Os mais revoltosos procuram culpados. A viúva é sempre a primeira suspeita e não demora para começar a coçar a orelha esquerda. Seja como for, o mistério precisa ser esclarecido, na esperança de que o quadro seja revertido e o defunto se levante. Um pequeno e seleto grupo, mais consciencioso, se dedica a examinar os papéis, usando a tampa do caixão para separar os documentos e avaliar com acuidade: 

__ Deixa eu te mostrar o atestado de óbito. Olha aqui. “Causa mortis: infecção generalizada”. 
__ Mas foi feita autópsia? 
__ Sim, sim. Ele morreu no hospital, mas fizeram. Até demoraram para avisar. Olha. Duas da manhã. Mas só ligaram às 9h. Deve ser por isso. 
__ Mas a infecção por causa da perna, ainda? 
__ Deve ter sido quando ele tirou a prótese. 
__ E se não foi? 
__ Deve ter sido. 
__ Foi depois da queda. 
__ É. Foi depois da queda. 
__ Então foi a queda! Essa queda aí tá mal explicada... E se ele foi empurrado? 
__ É... é fácil empurrar uma pessoa de noventa anos... 
__ E a viúva é mais nova, não é? 
__ Sim! 89 só! 
__ Tá vendo? Tem mais vigor. Será que não foi ela? 
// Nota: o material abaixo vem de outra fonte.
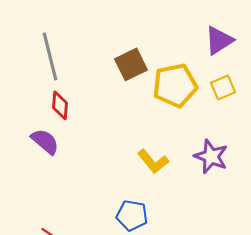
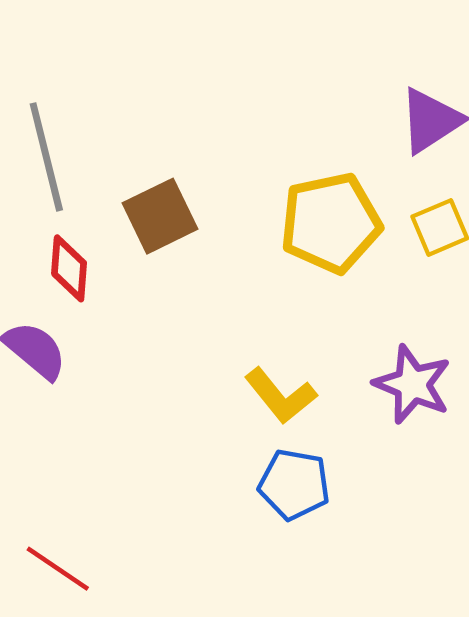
brown square: (131, 64) -> (160, 216), moved
blue pentagon: (132, 215) -> (294, 484), moved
Mas pra quebrar o gelo da névoa fúnebre, nada como as crianças... 
Crianças transformam qualquer velório em festa. Correm, gritam, mostram o que aprenderam na escolinha, falam sobre suas expectativas para o Natal e, no caso de tédio, entram por uma porta e saem por outra freneticamente, animando toda a galera num pique-esconde heterogêneo, que conta inclusive com a participação de atores dos eventos paralelos. 

__ Ahn? Quem tá aqui? Meu irmão que morreu e... O quê? A criança? Ah... Acho que ela correu ali pra fora, na direção da avenida e... 

Um velório é sempre um reencontro marcante. Não precisa de nenhum extra, DJ ou lembrancinhas. Ele clean já é demasiado.